Título: Fitch tem dúvidas sobre nota do País
Autor: Patrícia Campos Mello
Fonte: O Estado de São Paulo, 05/03/2006, Economia & Negócios, p. B1

Após a decisão da Standard & Poor's nesta semana de elevar a classificação do Brasil para BB, a atenção dos mercados se voltou às outras duas agências, a Moody's e a Fitch, cujas notas conferidas ao Brasil ainda estão um degrau abaixo. A expectativa de boa parte dos investidores é que as duas agências também deverão melhorar o rating do Brasil muito em breve.

Em entrevista exclusiva ao Estado, o diretor da Fitch responsável pela classificação soberana brasileira, Roger Scher, evitou dar indícios de quando isso poderá acontecer. Mas explicou que a perspectiva "positiva" conferida pela Fitch à nota brasileira BB- significa, em termos técnicos, que ela tem uma possibilidade acima de 50% de ser elevada nos próximos dois anos.

A Fitch pôs a perspectiva da nota brasileira em "positiva" em outubro de 2005, pouco antes de a S&P fazer o mesmo e a Moody's anunciar um upgrade. "Desde então vemos uma melhora sustentada da qualidade do crédito do Brasil, mas há alguns fatores que precisam ser monitorados."

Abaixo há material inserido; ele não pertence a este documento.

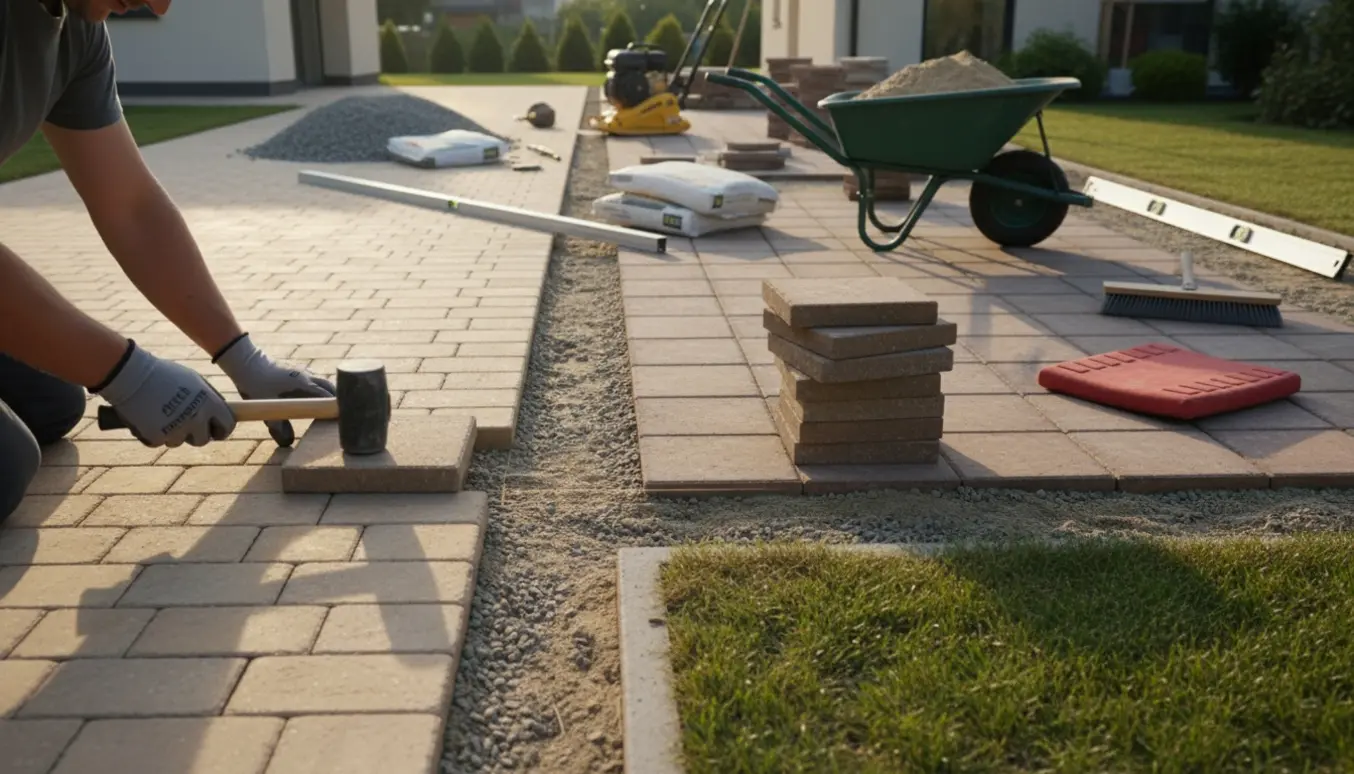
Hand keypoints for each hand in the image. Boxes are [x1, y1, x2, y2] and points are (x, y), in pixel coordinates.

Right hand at [96, 341, 235, 446]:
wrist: (131, 375)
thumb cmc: (163, 374)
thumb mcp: (193, 380)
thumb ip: (208, 398)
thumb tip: (218, 412)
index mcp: (209, 403)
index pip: (227, 425)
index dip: (221, 430)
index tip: (215, 432)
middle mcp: (196, 418)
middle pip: (203, 439)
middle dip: (195, 435)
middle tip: (184, 425)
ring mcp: (177, 429)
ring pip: (178, 442)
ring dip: (171, 433)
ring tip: (159, 413)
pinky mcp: (157, 437)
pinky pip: (159, 441)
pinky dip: (153, 434)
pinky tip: (146, 417)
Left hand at [213, 333, 334, 447]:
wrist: (246, 363)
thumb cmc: (256, 384)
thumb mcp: (266, 407)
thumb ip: (278, 426)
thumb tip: (288, 444)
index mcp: (305, 384)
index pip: (330, 397)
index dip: (338, 408)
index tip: (346, 419)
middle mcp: (309, 377)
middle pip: (332, 390)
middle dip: (339, 402)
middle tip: (344, 417)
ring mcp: (305, 373)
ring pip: (325, 385)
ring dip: (330, 396)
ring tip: (333, 412)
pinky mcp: (299, 373)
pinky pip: (317, 382)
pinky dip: (322, 391)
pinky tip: (316, 402)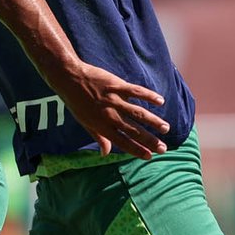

Um dos pontos mais importantes para a nota brasileira, segundo Scher, é o aspecto fiscal. "Desde outubro houve resultados fiscais muito bons, mas há indicações de que os gastos aumentaram", disse Scher. "E houve um aumento grande no salário mínimo que vai alargar o déficit na Previdência Social, além de que haverá pressões de gasto neste ano eleitoral." Scher também observa "que poderá não ser tão fácil neste ano" atingir a meta de superávit primário de 4,25% do PIB.

Segundo Scher, o comportamento do balanço de pagamentos continua sendo muito positivo, com as exportações superando as expectativas da própria agência. "Ficamos também muito impressionados com o gerenciamento da dívida. Houve o pagamento ao FMI e a recompra da dívida externa, entre outras coisas. O serviço da dívida externa caiu e isso é positivo", disse. "Mas as reservas disponíveis para lidar com um choque externo foram reduzidas."

Scher ressalta também que o crescimento do PIB em 2005 foi baixo, inferior à expansão mundial. "Em outubro, a taxa de juro real estava em torno de 14% e agora um pouco acima dos 12%", disse. "A briga contra a inflação tem sido razoavelmente exitosa, e com a possibilidade de queda da Selic nos próximos meses as taxas reais também poderão declinar, o que será bom para o crescimento e um fator positivo para o País. Vamos aguardar a reunião do Copom na próxima semana."

De acordo com o diretor da Fitch, os indicadores do Brasil melhoraram, mas em sua maioria ainda são piores do que a média dos países classificados pela agência com a nota BB, uma acima da do Brasil. Como exemplo, ele citou que a dívida bruta do governo está em torno dos 72% do PIB, enquanto a média desses países fica entre 40% e 50% do PIB.

GRAU DE INVESTIMENTO

Na opinião de Scher, para o Brasil atingir o grau de investimento - três notas acima da atual conferida pela agência - num prazo de dois anos, muito ainda terá de ser feito. "O desafio é grande. Para atingir o grau de investimento é necessária uma melhora muito maior na dinâmica da dívida, superávits primários maiores talvez por meio de limitação de gastos, crescimento do PIB maior, talvez outra reforma na Previdência e uma reforma trabalhista."

Outro requisito seria a autonomia do Banco Central. Como exemplo, ele cita o caso do México, que passa por eleições presidenciais este ano, mas tem um BC autônomo cuja diretoria tem mandato até 2009. "Todo mundo sabe que pressões inflacionárias serão contidas no México. No Brasil, o BC tem gerenciado muito bem a política monetária e esperamos que continue. Mas o próximo presidente poderia trocar toda a diretoria do BC em janeiro de 2007."

Scher observa que a eleição presidencial, embora não seja vista como fator de maior risco na avaliação da Fitch, também não é irrelevante. "Estamos vendo um debate sobre a política fiscal, com gente no próprio PSDB falando que o País pode ter superávit primário menor, juros menores, porque Lula teve de elevá-los por falta de credibilidade junto aos mercados. Isso é preocupante, pois o Brasil precisa de política fiscal sólida."